Question. Do you mean they might have had stingers like wasps?

Professor Hegramet. Stingers. No. I don’t think so. But maybe. Or maybe they had hell’s own set of sex organs.

We lay there for a moment, and then I said into her hair, “That’s what I want, too, Klara.”

She sighed. “Do you think I don’t know that?” Then she tensed and sat up. “Who’s that?”

Somebody was scrabbling at the door. It wasn’t locked; we never did that. But nobody ever came in without being invited, either, and this time someone did.

“Sterling!” Klara said, surprised. She remembered her manners: “Rob, this is Sterling Francis, Kathy’s father. Rob Broadhead.”

“Hello,” he said. He was much older than I’d thought that little girl’s father would be, at least fifty, and looking very much older and more weary than seemed natural. “Klara,” he said, “I’m taking Kathy back home on the next ship. I think I’ll take her tonight, if you don’t mind. I don’t want her to hear from somebody else.”

Klara reached out for my hand without looking at me. “Hear what?”

“About her mother.” Francis rubbed his eyes, then said, “Oh, didn’t you know? Jan’s dead. Her ship came back a few hours ago. All four of them in the lander got into some kind of fungus; they swelled up and died. I saw her body. She looks—” He stopped. “The one I’m really sorry for,” he said, “is Annalee. She stayed in orbit while the others went down, and she brought Jan’s body back. I guess she was kind of crazy. Why bother? It was too late to matter to Jan… Well, anyway. She could only bring two of them, that was all the room in the freezer, and of course her rations—” He stopped again, and this time he didn’t seem able to talk anymore.

So I sat on the edge of the bed while Klara helped him wake the child and bundle her up to take her back to his own rooms. While they were out, I dialed a couple of displays on the PV, and studied them very carefully. By the time Klara came back I had turned off the PV and was sitting cross-legged on the bed, thinking hard.

“Christ,” she said glumly. “If this night isn’t a bummer.” She sat down at the far corner of the bed. “I’m not sleepy after all,” she said. “Maybe I’ll go up and win a few bucks at the roulette table.”

“Let’s not,” I said.
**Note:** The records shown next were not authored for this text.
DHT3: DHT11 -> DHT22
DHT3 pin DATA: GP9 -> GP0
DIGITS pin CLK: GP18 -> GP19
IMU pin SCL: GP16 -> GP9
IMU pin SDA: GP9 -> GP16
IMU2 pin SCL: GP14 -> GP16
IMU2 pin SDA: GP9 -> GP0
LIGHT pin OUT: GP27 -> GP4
I’d sat next to her for three hours the night before, while she first won ten thousand dollars and then lost twenty. “I have a better idea. Let’s ship out.”

She turned full around to look at me, so quickly that she floated up off the bed for a moment. “What?”

“Let’s ship out.”

She closed her eyes for a moment and, without opening them, said, “When?”
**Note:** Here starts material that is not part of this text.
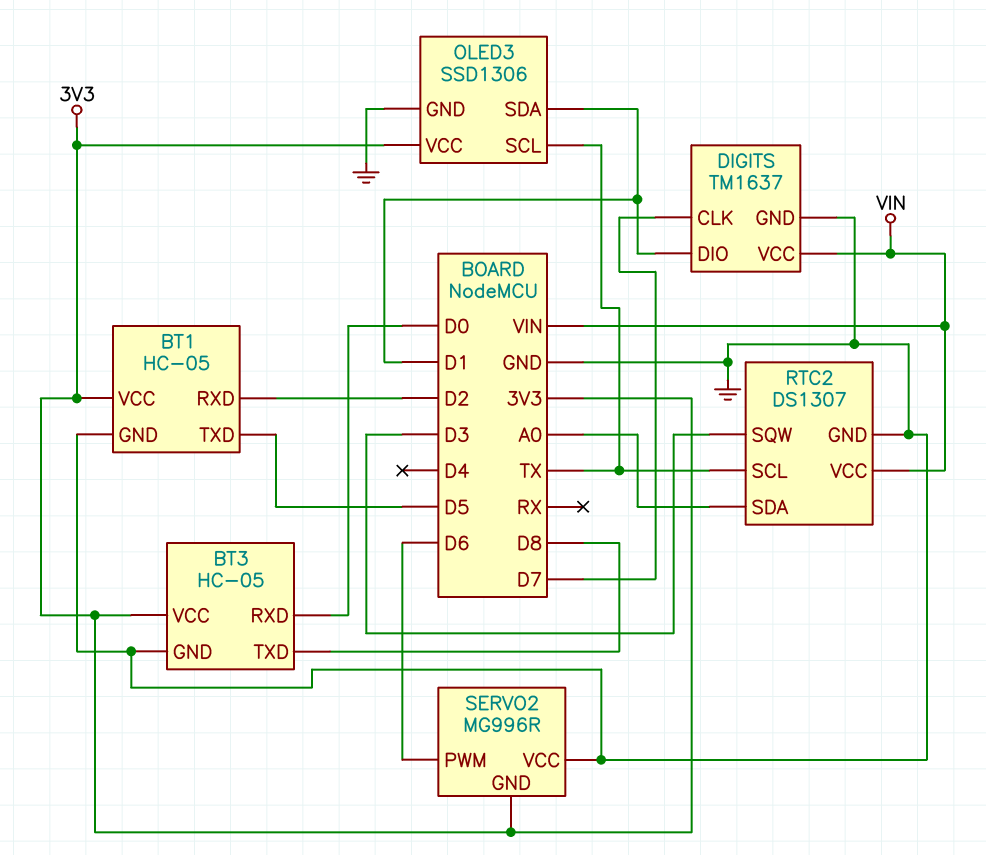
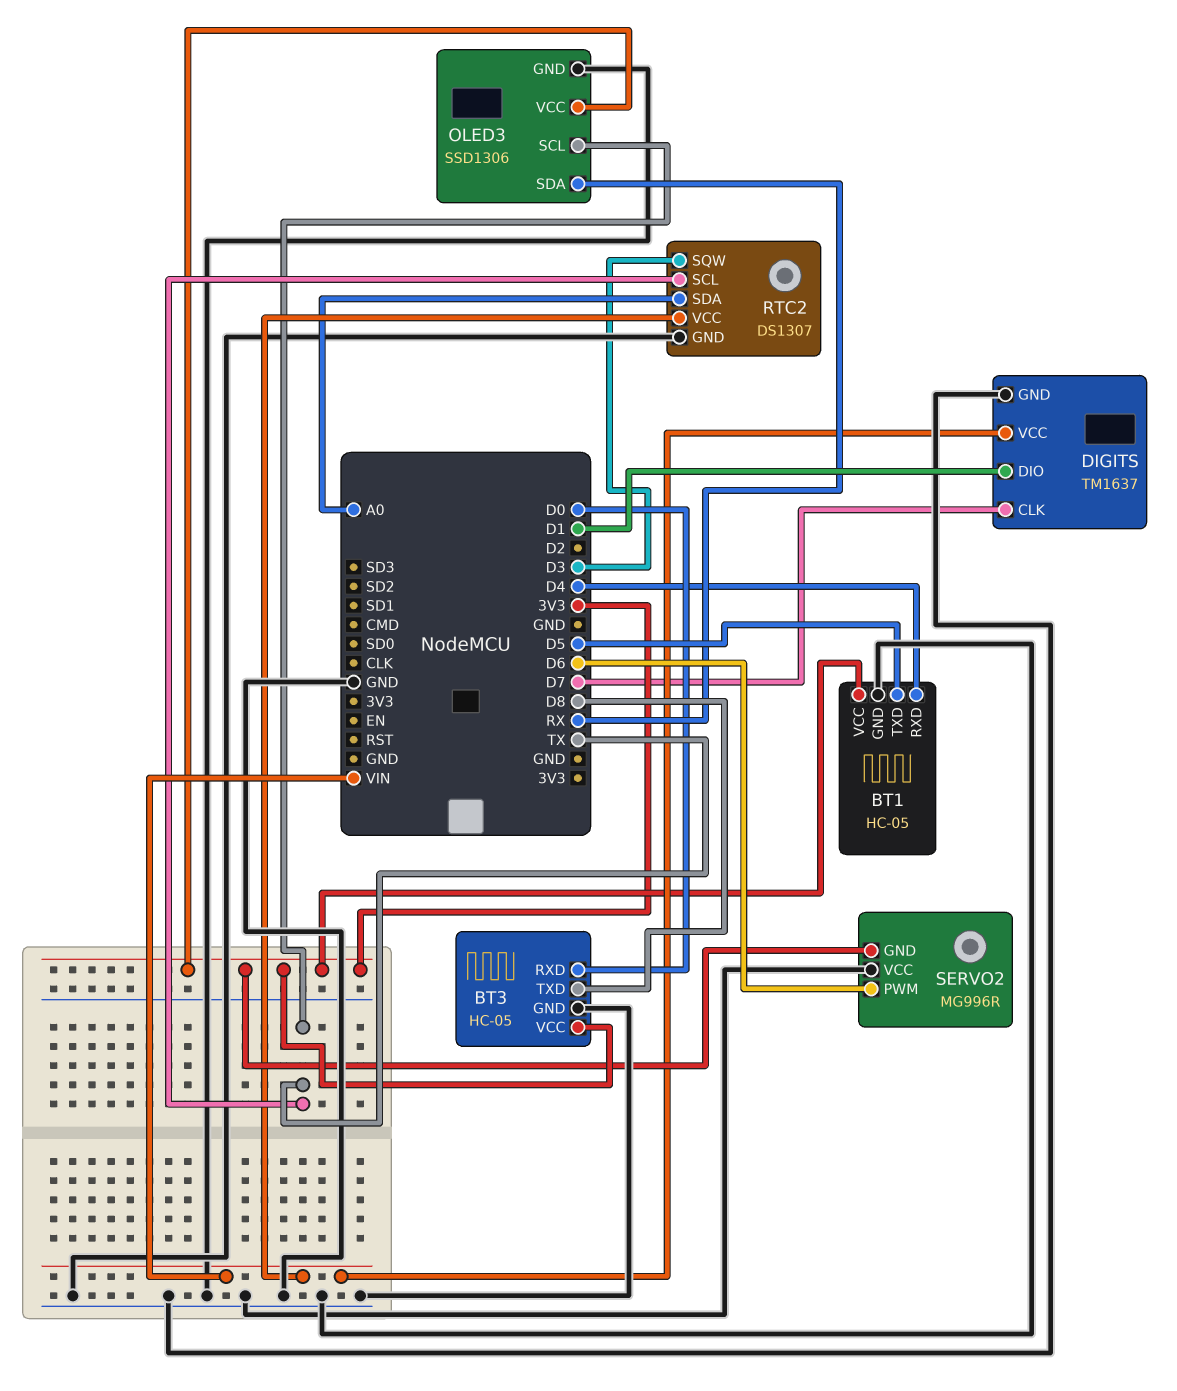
BT1 pin RXD: D2 -> D4
OLED3 pin SDA: D1 -> RX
“Launch 29-40. It’s a Five, and there’s a good crew: Sam Kahane and his buddies. They’re all recovered now, and they need two more to fill the ship.”

She stroked her eyelids with her fingertips, then opened them and looked at me. “Well, Rob,” she said, “you do have interesting suggestions.” There were shades over the Heechee-metal walls to cut down the light for sleeping, and I had drawn them; but even in the filtered dimness I could see how she looked. Frightened. Still, what she said was: “They’re not bad guys. How do you get along with gays?”

“I leave them alone, they leave me alone. Especially if I’ve got you.”

“Um,” she said, and then she crawled over to me, wrapped her arms around me, pulled me down and buried her head in my neck. “Why not?” she said, so softly that I was not at first sure I had heard her.

When I was sure, the fear hit me. There had always been the chance she would say no. I would have been off the hook. I could feel myself shaking, but I managed to say, “Then we’ll file for it in the morning?”

She shook her head. “No,” she said, her voice muffled. I could feel her trembling as much as I was. “Get on the phone, Rob. We’ll file for it now. Before we change our minds.”

The next day I quit my job, packed my belongings into the suitcases I had brought them in, and turned them over for safekeeping to Shicky, who looked wistful. Klara quit the school and fired her maid — who looked seriously worried — but didn’t bother about packing. She had quite a lot of money left, Klara did. She prepaid the rent on both her rooms and left everything just the way it was.